> [WORK REQUIRED]:
In the entries below, find the line with "Sykkehesikinhän" and the line with "Sykkehenikinkö"; give again those lines and every line between them, exactly.

> [SOURCE DATA]:
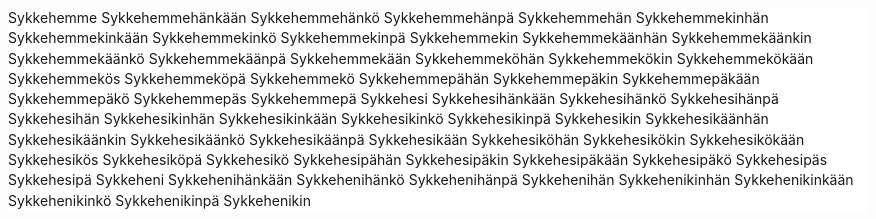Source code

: Sykkehemme
Sykkehemmehänkään
Sykkehemmehänkö
Sykkehemmehänpä
Sykkehemmehän
Sykkehemmekinhän
Sykkehemmekinkään
Sykkehemmekinkö
Sykkehemmekinpä
Sykkehemmekin
Sykkehemmekäänhän
Sykkehemmekäänkin
Sykkehemmekäänkö
Sykkehemmekäänpä
Sykkehemmekään
Sykkehemmeköhän
Sykkehemmekökin
Sykkehemmekökään
Sykkehemmekös
Sykkehemmeköpä
Sykkehemmekö
Sykkehemmepähän
Sykkehemmepäkin
Sykkehemmepäkään
Sykkehemmepäkö
Sykkehemmepäs
Sykkehemmepä
Sykkehesi
Sykkehesihänkään
Sykkehesihänkö
Sykkehesihänpä
Sykkehesihän
Sykkehesikinhän
Sykkehesikinkään
Sykkehesikinkö
Sykkehesikinpä
Sykkehesikin
Sykkehesikäänhän
Sykkehesikäänkin
Sykkehesikäänkö
Sykkehesikäänpä
Sykkehesikään
Sykkehesiköhän
Sykkehesikökin
Sykkehesikökään
Sykkehesikös
Sykkehesiköpä
Sykkehesikö
Sykkehesipähän
Sykkehesipäkin
Sykkehesipäkään
Sykkehesipäkö
Sykkehesipäs
Sykkehesipä
Sykkeheni
Sykkehenihänkään
Sykkehenihänkö
Sykkehenihänpä
Sykkehenihän
Sykkehenikinhän
Sykkehenikinkään
Sykkehenikinkö
Sykkehenikinpä
Sykkehenikin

> [PROBLEM SOLUTION]:
Sykkehesikinhän
Sykkehesikinkään
Sykkehesikinkö
Sykkehesikinpä
Sykkehesikin
Sykkehesikäänhän
Sykkehesikäänkin
Sykkehesikäänkö
Sykkehesikäänpä
Sykkehesikään
Sykkehesiköhän
Sykkehesikökin
Sykkehesikökään
Sykkehesikös
Sykkehesiköpä
Sykkehesikö
Sykkehesipähän
Sykkehesipäkin
Sykkehesipäkään
Sykkehesipäkö
Sykkehesipäs
Sykkehesipä
Sykkeheni
Sykkehenihänkään
Sykkehenihänkö
Sykkehenihänpä
Sykkehenihän
Sykkehenikinhän
Sykkehenikinkään
Sykkehenikinkö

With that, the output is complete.